You must enter a name to identify the rule at Claim Rule Name and map the LDAP Attribute with the Outgoing Claim Type. In this case, the E-mail-Addresses attribute and the E-mail-Address attribute must be configured as shown in the following image:

img

Click at the button View Rule Language. The output should look like this:

c:[Type == "http://schemas.microsoft.com/ws/2008/06/identity/claims/windowsaccountname", Issuer == "AD AUTHORITY"] => issue(store = "Active Directory", types = ("http://schemas.xmlsoap.org/ws/2005/05/identity/claims/emailaddress"), query = ";mail;{0}", param = c.Value);

Finally, a last rule of the Transform an Incoming Claim type must be created:

img

Define a name for the rule at Claim Rule Name, and configure it according to the following image:

img

Click at the button View Rule Language. The output should look like this:

c:[Type == "http://schemas.xmlsoap.org/ws/2005/05/identity/claims/emailaddress"] => issue(Type = "http://schemas.xmlsoap.org/ws/2005/05/identity/claims/nameidentifier", Issuer = c.Issuer, OriginalIssuer = c.OriginalIssuer, Value = c.Value, ValueType = c.ValueType, Properties["http://schemas.xmlsoap.org/ws/2005/05/identity/claimproperties/format"] = "urn:oasis:names:tc:SAML:2.0:nameid-format:transient");
note

These values must be exactly the same as shown, for the correct functioning of the integration.

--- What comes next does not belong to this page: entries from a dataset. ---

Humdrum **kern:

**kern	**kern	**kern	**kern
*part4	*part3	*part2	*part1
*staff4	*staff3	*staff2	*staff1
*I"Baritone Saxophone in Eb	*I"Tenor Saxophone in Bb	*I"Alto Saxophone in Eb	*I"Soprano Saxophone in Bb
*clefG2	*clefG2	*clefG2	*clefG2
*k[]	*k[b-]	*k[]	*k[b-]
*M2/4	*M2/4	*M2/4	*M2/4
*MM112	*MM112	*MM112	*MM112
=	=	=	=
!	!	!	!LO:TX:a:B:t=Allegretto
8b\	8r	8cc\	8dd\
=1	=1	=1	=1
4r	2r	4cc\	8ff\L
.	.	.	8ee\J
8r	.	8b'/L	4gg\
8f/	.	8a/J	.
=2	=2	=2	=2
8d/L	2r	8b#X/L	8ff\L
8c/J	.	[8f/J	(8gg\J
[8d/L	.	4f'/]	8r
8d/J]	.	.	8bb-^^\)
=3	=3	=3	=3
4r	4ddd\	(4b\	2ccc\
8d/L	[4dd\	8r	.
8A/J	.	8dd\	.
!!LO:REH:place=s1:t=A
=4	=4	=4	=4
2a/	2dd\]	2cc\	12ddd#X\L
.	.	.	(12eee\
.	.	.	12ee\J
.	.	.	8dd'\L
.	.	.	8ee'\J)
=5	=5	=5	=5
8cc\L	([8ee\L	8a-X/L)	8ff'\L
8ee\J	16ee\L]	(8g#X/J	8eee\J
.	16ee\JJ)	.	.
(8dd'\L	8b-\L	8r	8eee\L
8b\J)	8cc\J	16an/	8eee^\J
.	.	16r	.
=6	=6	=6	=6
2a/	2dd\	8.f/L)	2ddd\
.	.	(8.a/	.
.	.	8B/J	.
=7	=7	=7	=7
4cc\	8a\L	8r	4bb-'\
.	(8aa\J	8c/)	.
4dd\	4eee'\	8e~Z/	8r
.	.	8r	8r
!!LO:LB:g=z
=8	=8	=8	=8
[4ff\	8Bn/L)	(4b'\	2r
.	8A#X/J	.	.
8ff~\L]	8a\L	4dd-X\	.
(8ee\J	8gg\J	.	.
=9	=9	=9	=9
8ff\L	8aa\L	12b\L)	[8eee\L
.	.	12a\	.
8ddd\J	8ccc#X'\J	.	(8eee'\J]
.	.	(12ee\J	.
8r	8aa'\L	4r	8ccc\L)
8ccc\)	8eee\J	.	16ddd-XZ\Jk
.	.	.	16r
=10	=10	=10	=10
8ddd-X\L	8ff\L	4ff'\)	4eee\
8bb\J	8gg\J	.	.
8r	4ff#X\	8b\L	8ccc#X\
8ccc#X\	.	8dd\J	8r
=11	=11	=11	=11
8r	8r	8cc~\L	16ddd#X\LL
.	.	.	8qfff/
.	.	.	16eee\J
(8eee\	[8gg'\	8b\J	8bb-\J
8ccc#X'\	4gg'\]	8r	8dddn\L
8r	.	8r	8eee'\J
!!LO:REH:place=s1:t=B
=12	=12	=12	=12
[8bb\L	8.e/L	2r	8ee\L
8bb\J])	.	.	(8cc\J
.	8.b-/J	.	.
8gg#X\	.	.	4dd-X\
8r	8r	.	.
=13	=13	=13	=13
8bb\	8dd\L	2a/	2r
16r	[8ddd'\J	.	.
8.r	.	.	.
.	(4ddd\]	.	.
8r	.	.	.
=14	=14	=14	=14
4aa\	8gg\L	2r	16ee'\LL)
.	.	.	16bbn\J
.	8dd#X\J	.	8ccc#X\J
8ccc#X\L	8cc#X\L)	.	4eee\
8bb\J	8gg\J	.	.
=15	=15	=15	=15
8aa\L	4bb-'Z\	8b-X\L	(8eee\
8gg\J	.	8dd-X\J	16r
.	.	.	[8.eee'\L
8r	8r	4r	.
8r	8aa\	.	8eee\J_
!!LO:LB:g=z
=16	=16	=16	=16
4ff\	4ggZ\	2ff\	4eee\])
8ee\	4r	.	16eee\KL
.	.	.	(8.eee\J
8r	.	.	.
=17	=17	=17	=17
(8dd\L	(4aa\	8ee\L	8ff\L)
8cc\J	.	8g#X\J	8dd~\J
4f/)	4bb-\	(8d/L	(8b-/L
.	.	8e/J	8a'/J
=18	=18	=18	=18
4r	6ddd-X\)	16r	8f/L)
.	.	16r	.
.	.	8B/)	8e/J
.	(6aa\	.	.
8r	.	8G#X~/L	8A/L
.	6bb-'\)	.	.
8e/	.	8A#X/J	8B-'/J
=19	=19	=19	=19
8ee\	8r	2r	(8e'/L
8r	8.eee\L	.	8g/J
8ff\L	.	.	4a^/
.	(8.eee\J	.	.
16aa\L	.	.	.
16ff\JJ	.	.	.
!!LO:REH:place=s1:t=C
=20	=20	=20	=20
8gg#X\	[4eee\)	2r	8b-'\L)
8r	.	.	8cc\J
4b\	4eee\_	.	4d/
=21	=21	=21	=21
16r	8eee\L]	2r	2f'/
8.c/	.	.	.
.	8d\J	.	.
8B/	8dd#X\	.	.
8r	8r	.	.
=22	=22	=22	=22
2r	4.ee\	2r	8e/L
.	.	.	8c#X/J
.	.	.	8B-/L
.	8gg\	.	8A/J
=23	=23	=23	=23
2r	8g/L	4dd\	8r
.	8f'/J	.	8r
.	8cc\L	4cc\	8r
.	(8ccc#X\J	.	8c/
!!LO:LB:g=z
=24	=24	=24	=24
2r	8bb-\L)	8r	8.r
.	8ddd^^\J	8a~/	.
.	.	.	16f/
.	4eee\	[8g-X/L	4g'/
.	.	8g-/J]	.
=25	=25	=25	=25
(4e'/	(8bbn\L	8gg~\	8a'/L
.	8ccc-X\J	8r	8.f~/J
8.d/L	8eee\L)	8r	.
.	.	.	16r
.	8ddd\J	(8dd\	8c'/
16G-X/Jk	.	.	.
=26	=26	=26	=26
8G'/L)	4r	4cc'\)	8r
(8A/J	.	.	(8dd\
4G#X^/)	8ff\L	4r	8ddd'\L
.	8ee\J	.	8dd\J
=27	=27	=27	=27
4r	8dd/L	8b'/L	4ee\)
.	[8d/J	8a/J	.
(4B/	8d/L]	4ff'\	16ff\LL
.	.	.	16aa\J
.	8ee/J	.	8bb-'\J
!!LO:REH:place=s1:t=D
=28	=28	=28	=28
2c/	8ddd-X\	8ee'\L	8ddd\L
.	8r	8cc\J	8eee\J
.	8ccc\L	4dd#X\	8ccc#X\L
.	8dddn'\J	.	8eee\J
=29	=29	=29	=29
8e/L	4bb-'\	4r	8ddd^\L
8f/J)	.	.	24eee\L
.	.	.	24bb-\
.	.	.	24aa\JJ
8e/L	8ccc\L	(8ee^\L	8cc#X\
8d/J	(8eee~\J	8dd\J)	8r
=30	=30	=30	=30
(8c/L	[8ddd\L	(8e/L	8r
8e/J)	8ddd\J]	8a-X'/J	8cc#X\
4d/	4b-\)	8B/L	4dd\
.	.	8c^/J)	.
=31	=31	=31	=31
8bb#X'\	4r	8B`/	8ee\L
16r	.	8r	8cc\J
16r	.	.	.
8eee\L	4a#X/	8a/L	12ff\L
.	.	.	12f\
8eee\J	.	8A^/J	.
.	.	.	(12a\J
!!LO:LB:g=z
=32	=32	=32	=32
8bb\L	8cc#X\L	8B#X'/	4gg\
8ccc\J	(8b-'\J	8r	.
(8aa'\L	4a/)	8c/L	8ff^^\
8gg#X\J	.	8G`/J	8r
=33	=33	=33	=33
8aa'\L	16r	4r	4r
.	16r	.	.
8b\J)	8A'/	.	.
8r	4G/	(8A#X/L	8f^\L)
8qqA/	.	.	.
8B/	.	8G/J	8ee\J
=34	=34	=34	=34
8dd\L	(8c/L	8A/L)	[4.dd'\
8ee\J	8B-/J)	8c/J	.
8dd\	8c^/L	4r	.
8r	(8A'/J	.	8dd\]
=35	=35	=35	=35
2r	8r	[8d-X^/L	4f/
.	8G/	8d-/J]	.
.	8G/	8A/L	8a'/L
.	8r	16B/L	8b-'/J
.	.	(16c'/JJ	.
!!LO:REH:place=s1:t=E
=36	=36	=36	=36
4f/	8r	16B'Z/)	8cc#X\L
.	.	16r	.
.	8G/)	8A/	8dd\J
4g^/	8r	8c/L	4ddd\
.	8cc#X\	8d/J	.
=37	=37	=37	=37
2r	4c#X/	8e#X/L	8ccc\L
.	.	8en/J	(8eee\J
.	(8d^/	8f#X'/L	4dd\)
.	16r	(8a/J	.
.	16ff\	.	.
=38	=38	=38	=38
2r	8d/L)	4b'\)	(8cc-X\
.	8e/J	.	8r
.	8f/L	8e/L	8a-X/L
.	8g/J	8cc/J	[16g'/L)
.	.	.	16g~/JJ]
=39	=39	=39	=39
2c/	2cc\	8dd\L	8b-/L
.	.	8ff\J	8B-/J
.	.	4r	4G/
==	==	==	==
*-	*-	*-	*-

Configuring ADFS Logout Endpoint#

In order to perform this configuration, we have to make sure that the Secure Hash Algorithm is configured for SHA-256 within the Relying Trust Party properties, in the Advanced tab:

img

Now we must open the Monitoring tab and disable the Automatically Update Relying Party option and press the Apply button. After doing so, go to the Endpoints tab and add a new endpoint using the Add SAML option (it may be necessary to close the window and open it again to see this option enabled):

img

We should configure as shown in the following image and configure the client's own ADFS logout URL. The default is https://X.Y.com/adfs/ls/?wa=wsignout1.0, where X and Y are, respectively, the subdomain and the root domain where the client's ADFS is installed:

img

Obtaining the SSL certificate (SAML IdP Certificate)#

Using the ADFS Management Console, expand the node Services and, then, expand the node Certificates:

img

Choose the Token-Signing certificate, open it and go to the Details tab:

img

Click on Copy to file, choose the option Base-64 encoded X.509 (.CER) and save in a preferred directory.

The contents of this file will be used in the configuration of Conviso Platform later in this tutorial.

Obtaining the Entity ID (SAML IdP entity ID)#

Within ADFS Management Console, right-click on the Service node and choose the Edit Federation Services Properties option. Copy the url from the Federation Service Identifier field:

img

note

Be careful with the protocol used in this url, it may default to HTTP. When using HTTPS (and we strongly recommend doing so), change this field and leave HTTPS in the value of Federation Service Identifier.

Configuring integration in Conviso Platform#

note

Only users of the Company type can perform this operation.

Log in to the Conviso Platform;

At the left menu, choose Integrations. At the right panel, click on Authentication menu option, then click on the Integrate button of the ADFS card:

img

Fill in the SSO ADFS modal form with proper data:

img

For the Login URL, use https://<your-fqdndomain-name>/adfs/ls:

Fill the Federation Service Identifier and Certificate fields with the previously obtained information.

Fill the Authorized Domains field with all of your domain aliases.

After clicking on the Save button, we must disable Conviso Platform default authentication option.